Mom taught me how to sew when I was young. I even had an inexpensive sewing machine that I used to sew doll clothes. As an adult, I’ve not made clothes, but it’s been handy to have the power to make curtains, blinds, pillow covers, and now masks of all things. This weekend, it became clear that we need more than the two masks a piece I made for us back in April.

I used the opportunity to teach Hannah the basics of sewing. We moved our mask operation to the porch so as not to miss the lovely weather.
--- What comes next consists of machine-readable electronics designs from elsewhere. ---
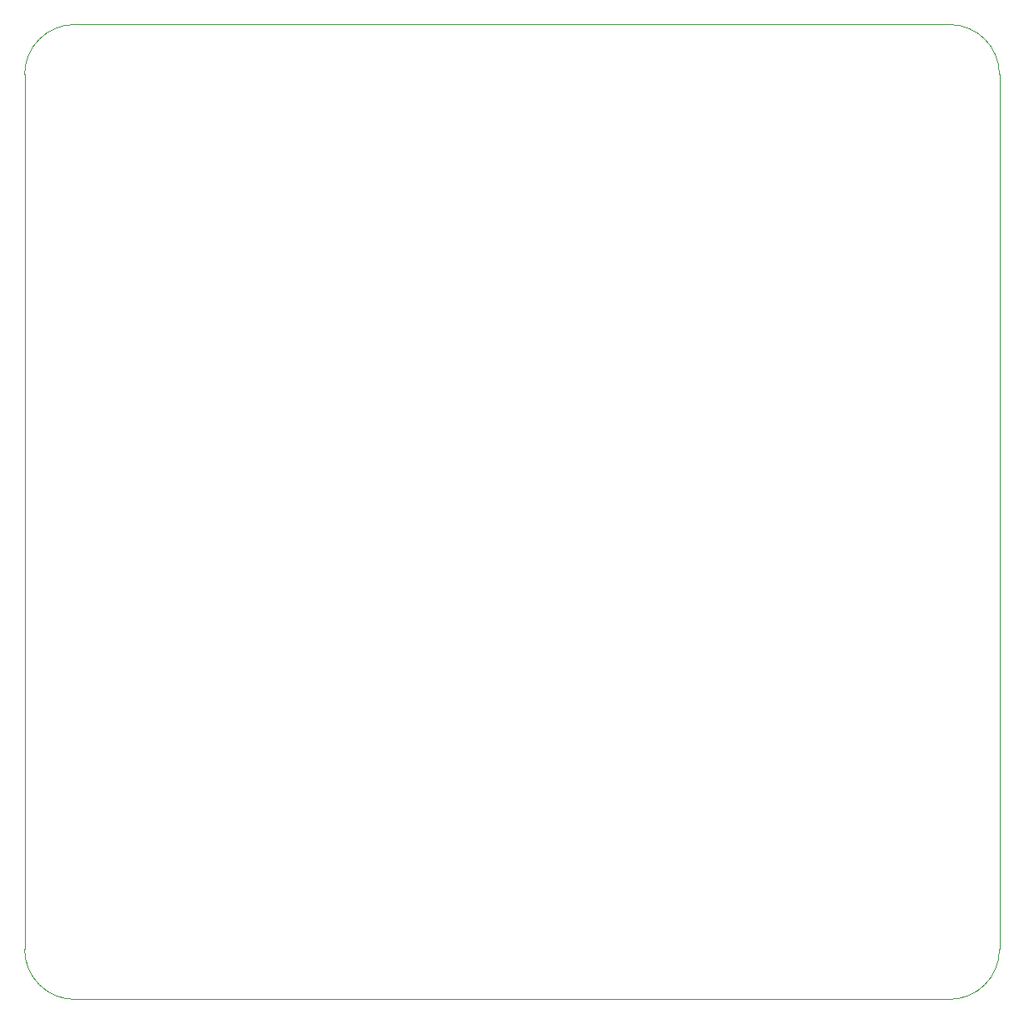
<source format=gbr>
%TF.GenerationSoftware,KiCad,Pcbnew,5.1.6-c6e7f7d~86~ubuntu18.04.1*%
%TF.CreationDate,2020-06-20T09:42:55-04:00*%
%TF.ProjectId,dual_MS20_VCF,6475616c-5f4d-4533-9230-5f5643462e6b,rev?*%
%TF.SameCoordinates,Original*%
%TF.FileFunction,Profile,NP*%
%FSLAX46Y46*%
G04 Gerber Fmt 4.6, Leading zero omitted, Abs format (unit mm)*
G04 Created by KiCad (PCBNEW 5.1.6-c6e7f7d~86~ubuntu18.04.1) date 2020-06-20 09:42:55*
%MOMM*%
%LPD*%
G01*
G04 APERTURE LIST*
%TA.AperFunction,Profile*%
%ADD10C,0.050000*%
%TD*%
G04 APERTURE END LIST*
D10*
X106680000Y-149860000D02*
G75*
G02*
X101600000Y-144780000I0J5080000D01*
G01*
X101600000Y-55880000D02*
G75*
G02*
X106680000Y-50800000I5080000J0D01*
G01*
X195580000Y-50800000D02*
G75*
G02*
X200660000Y-55880000I0J-5080000D01*
G01*
X200660000Y-144780000D02*
G75*
G02*
X195580000Y-149860000I-5080000J0D01*
G01*
X195580000Y-50800000D02*
X106680000Y-50800000D01*
X200660000Y-144780000D02*
X200660000Y-55880000D01*
X106680000Y-149860000D02*
X195580000Y-149860000D01*
X101600000Y-55880000D02*
X101600000Y-144780000D01*
M02*

</source>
Hannah has a good bit of her father’s “engineer” in her. She couldn’t simply trust, “this is how you do it.” She had to break it down, step-by-step, and understand how the machine works.

I think she’s hooked.

While overseeing the mask making, I finished my “found on the side of the road” table makeover. We snagged this checkerboard table a week or so ago, and I pondered what to do with it.

As we’re not big checker players, I decided to paint it up and decoupage it with a nautical chart print leftover from this Spring’s bedside table project for Hannah.

I primed it and then painted it with exterior Benjamin Moore Grey Timber Wolf Paint.

A nautical chart of our piece of the Maine coast fills in the checkerboard area. I finished with umpteen (meaning too many to count) coats of exterior polyurethane. It’s the perfect table for our happy screened-in porch.

It’s nice to have had such a productive weekend on shared projects!